High CreateRoom failure rate in US East 1

Incident Report for LiveKit

Postmortem

Incident summary

While our monitoring system detected an elevated failure rate in CreateRoom API requests, it did not reach the threshold for a P1 or P2 incident. This was due to the API failure rate alarm being configured for aggregate rates rather than specific to each data center.

Further investigation revealed that due to a connectivity issue that took place earlier between US East 1 and Germany DCs, one of the components involved in room creation was not able to synchronize data quickly enough to keep up with the rate of requests.

It's important to note that real-time traffic and other API calls remained unaffected.

Root cause

The root cause was identified as a failure in JetStream, our distributed message store used to ensure consistent room creation across the global mesh network.

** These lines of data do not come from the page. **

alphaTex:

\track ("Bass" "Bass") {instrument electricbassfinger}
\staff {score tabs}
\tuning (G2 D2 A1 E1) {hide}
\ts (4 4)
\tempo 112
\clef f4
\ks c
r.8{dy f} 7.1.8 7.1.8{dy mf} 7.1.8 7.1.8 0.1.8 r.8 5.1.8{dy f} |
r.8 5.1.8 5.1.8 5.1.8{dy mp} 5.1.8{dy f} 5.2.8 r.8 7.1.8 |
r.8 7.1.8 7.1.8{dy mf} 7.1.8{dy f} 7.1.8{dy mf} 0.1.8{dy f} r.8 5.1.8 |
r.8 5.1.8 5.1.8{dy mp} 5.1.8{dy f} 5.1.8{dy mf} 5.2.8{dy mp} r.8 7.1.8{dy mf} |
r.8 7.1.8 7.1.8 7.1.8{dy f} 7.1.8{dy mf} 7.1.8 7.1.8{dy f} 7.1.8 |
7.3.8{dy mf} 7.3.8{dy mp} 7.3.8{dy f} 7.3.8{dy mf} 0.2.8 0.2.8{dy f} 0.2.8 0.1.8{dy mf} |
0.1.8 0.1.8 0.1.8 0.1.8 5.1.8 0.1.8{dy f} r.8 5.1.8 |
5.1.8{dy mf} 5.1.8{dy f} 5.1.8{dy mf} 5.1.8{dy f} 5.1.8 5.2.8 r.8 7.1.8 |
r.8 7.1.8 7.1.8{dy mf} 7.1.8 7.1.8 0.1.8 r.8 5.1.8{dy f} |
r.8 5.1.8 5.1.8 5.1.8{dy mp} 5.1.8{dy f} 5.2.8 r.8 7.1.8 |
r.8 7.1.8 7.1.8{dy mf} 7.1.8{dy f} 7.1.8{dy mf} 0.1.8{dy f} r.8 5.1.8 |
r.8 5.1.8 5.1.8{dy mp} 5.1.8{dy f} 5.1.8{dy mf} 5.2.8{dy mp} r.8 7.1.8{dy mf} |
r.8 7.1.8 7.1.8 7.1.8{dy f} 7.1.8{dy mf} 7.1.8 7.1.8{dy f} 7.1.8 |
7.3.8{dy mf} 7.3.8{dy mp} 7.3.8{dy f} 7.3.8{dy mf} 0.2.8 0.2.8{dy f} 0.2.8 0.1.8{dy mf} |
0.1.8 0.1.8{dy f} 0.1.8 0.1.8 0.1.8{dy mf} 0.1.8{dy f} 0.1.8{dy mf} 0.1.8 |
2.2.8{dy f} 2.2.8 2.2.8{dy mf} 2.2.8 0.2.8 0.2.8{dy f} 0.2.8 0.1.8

We had concluded earlier this year was that JetStream did not have the fault tolerance profile that suited a real-time, globally distributed service. Although we’ve removed JetStream from our real-time stack. Room creation via API still had JetStream in its critical path. A replacement system is under development but is not yet operational.

The issue was resolved by resetting the queue and connections between JetStream instances.

Remediation plan

To prevent similar incidents, we have implemented the following measures:

Updated our API failure rate monitor to target each data center individually.
Implemented a temporary workaround to bypass JetStream failures in the CreateRoom function.
We will accelerate the complete removal of JetStream from API usage.

Posted Nov 16, 2023 - 01:20 PST

Resolved

User reports indicated CreateRoom failures beginning at approximately 12:30 UTC, specifically impacting the US East 1 region. After thorough investigation, the team has identified and rectified the failing component, fully resolving the issue by 14:30 UTC.

Posted Nov 15, 2023 - 04:30 PST